Unser lieber Andrew war aus irgendeinem Grunde in der örtlichen Filiale von Walgreens gelandet, das ist eine große amerikanische Apothekenkette. Dort muss ihm ein nicht näher spezifiziertes Missgeschick unterlaufen sein (die Lokalzeitung Modesto Bee berichtet: he had an accident). Jedenfalls sah sich Andrew Cheadle veranlasst, auf der Toilette seine Unterkleidung auszuziehen – und zwar rasch. Dies aber gelang ihm nicht oder doch nicht in der gewünschten Geschwindigkeit. Mag auch sein, dass Andrew Cheadle ein wenig ungeduldig war, weshalb er die Unterkleidung mit Hilfe eines Feuerzeugs anzündete, to burn them off, um noch einmal die Modesto Bee zu zitieren, also eigentlich: sie sich vom Leib zu brennen.
Am Ende landete die brennende Wäsche in der Toilette, der Rauchmelder heulte, Feuerwehr und Polizei rückten an. Andrew Cheadle, anscheinend unverletzt, wurde verhaftet, aber nicht wegen Brandstiftung. Die war ihm nicht vorzuwerfen, er hatte das Feuer ja selbst gelöscht. Nein, gegen ihn lagen zwei ältere Haftbefehle vor, er wurde polizeilich gesucht.
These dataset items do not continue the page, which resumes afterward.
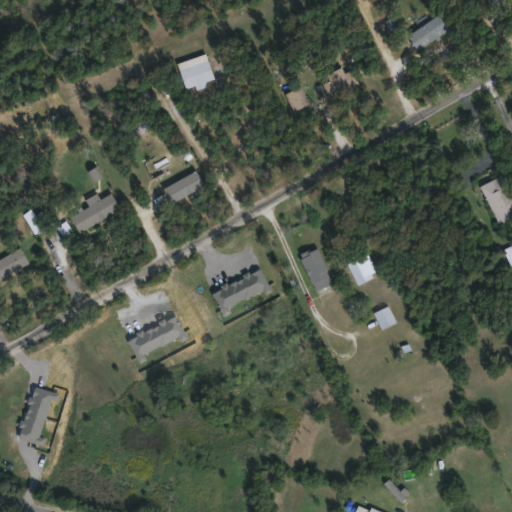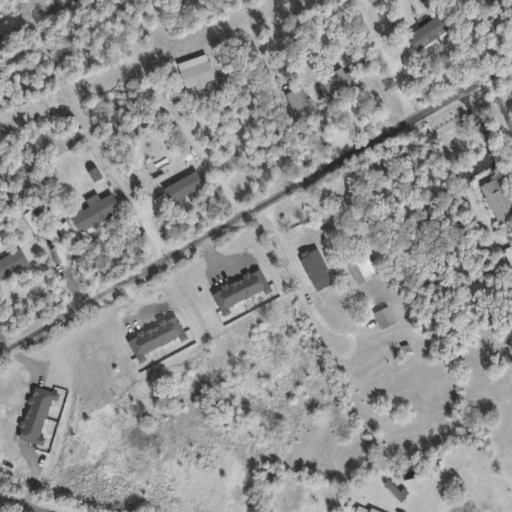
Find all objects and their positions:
building: (491, 0)
building: (491, 0)
building: (428, 30)
building: (428, 31)
road: (387, 59)
building: (195, 70)
building: (196, 70)
building: (341, 83)
building: (342, 84)
building: (296, 97)
building: (297, 97)
road: (210, 158)
building: (173, 184)
building: (174, 184)
building: (499, 195)
building: (499, 195)
building: (95, 209)
building: (95, 209)
road: (256, 210)
road: (61, 212)
building: (508, 254)
building: (508, 254)
building: (11, 261)
building: (12, 261)
building: (316, 267)
building: (361, 267)
building: (362, 267)
building: (316, 268)
road: (316, 309)
building: (384, 315)
building: (384, 316)
road: (25, 505)
building: (366, 508)
building: (366, 508)
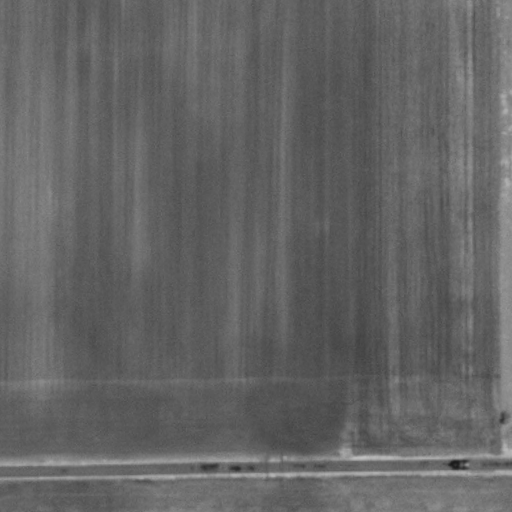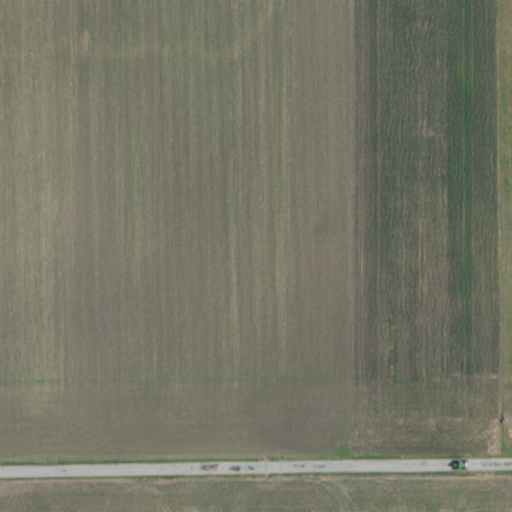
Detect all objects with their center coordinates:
road: (256, 465)
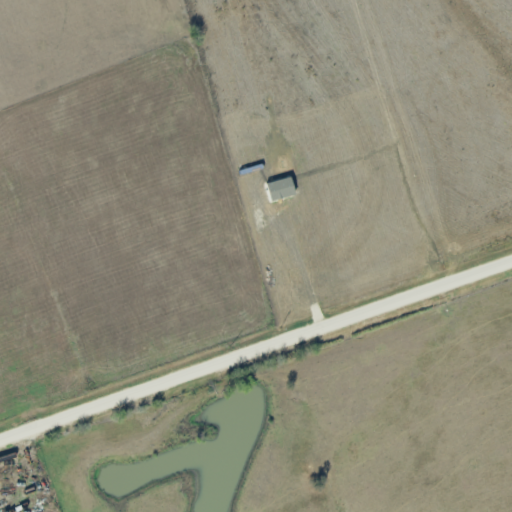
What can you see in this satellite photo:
road: (256, 349)
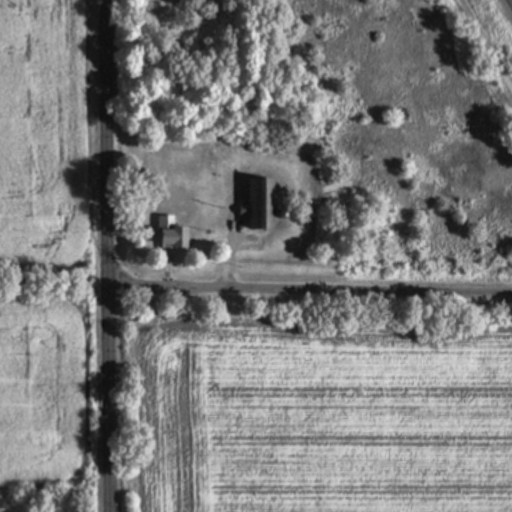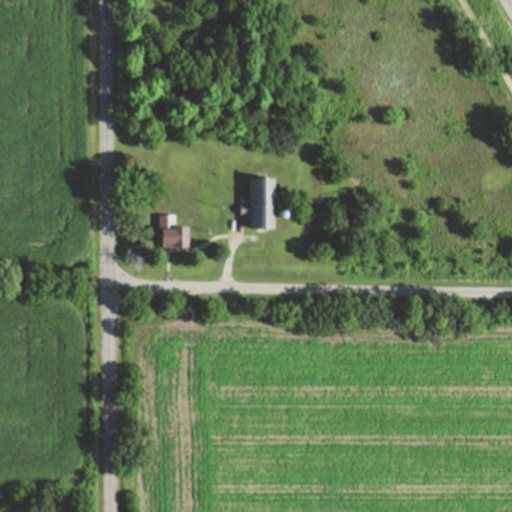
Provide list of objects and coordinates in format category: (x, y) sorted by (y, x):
road: (511, 0)
road: (486, 44)
building: (259, 202)
building: (259, 203)
building: (278, 212)
building: (170, 232)
building: (170, 232)
road: (106, 255)
road: (227, 261)
road: (309, 288)
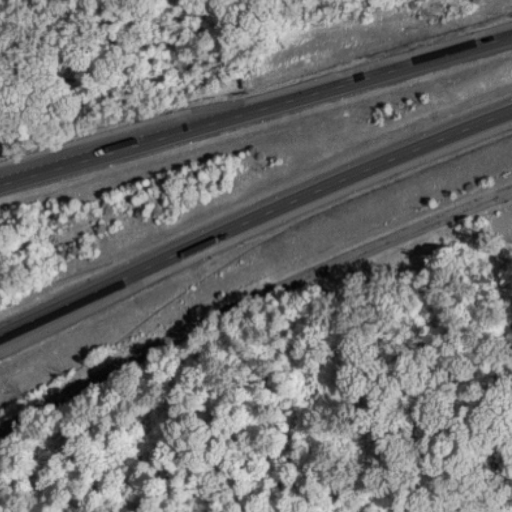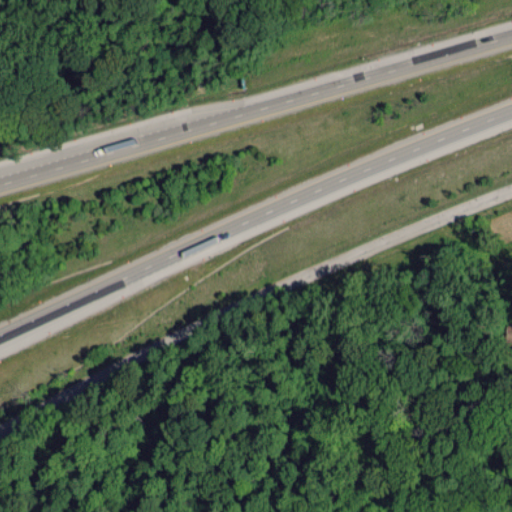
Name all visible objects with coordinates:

Man kann nicht oft genug darauf hinweisen: Für jemanden, der auf der Fahndungsliste steht, gibt es eine Reihe von Verhaltensempfehlungen. Seine Unterwäsche in einer Apotheke anzuzünden, gehört nicht dazu.
Andererseits kommt einem Theresa Mays Idee immer noch ein bisschen bescheuerter vor: einen Wahlkampf zu veranstalten, obwohl man erstens eine Mehrheit hat, zweitens persönlich komplett unfähig ist, Wahlkämpfe zu bestreiten und drittens im Grunde Wichtigeres zu tun hätte, nämlich den Brexit durchzuziehen, den man selbst noch vor gut einem Jahr für falsch hielt … Bitte, das ist so absurd, dass es nur mit dem unbewussten Wunsch zu erklären ist, endlich aus Downing Street verschwinden zu können, ohne zurücktreten zu müssen. Ob sich Andrew Cheadle bloß nach einem ruhigen Plätzchen in einer Haftanstalt sehnte?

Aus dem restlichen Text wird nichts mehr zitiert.